### TASK STATEMENT
Write out again every line of text read from the records below, keeping each line unchanged. Leave the pictures out of your answer.

Content starts

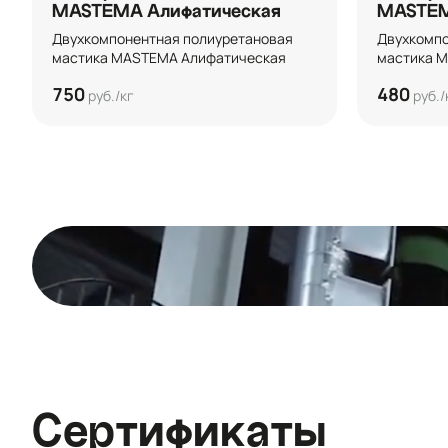
MASTEMA Алифатическая
MASTE
Двухкомпонентная полиуретановая 
Двухкомпо
мастика MASTEMA Алифатическая
мастика 
750
480
руб./кг
руб./
Сертификаты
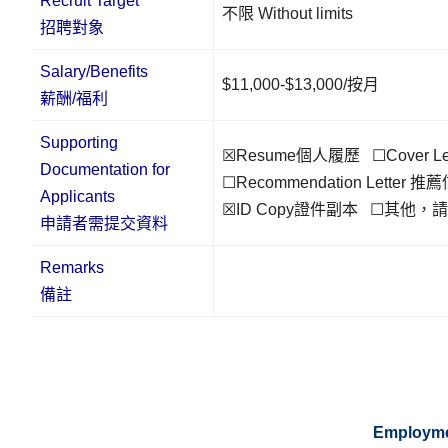
Recruit Target
不限 Without limits
招聘對象
Salary/Benefits
$11,000-$13,000/按月
薪酬/福利
Supporting
☒Resume個人履歷 ☐Cover L
Documentation for
☐Recommendation Letter 推
Applicants
☒ID Copy證件副本 ☐其他，
申請者需提交資料
Remarks
備註
Employme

Content ends

### RESPONSE AREA
MASTEMA Алифатическая
MASTE
Двухкомпонентная полиуретановая 
Двухкомпо
мастика MASTEMA Алифатическая
мастика 
750
480
руб./кг
руб./
Сертификаты
Recruit Target
不限 Without limits
招聘對象
Salary/Benefits
$11,000-$13,000/按月
薪酬/福利
Supporting
☒Resume個人履歷 ☐Cover L
Documentation for
☐Recommendation Letter 推
Applicants
☒ID Copy證件副本 ☐其他，
申請者需提交資料
Remarks
備註
Employme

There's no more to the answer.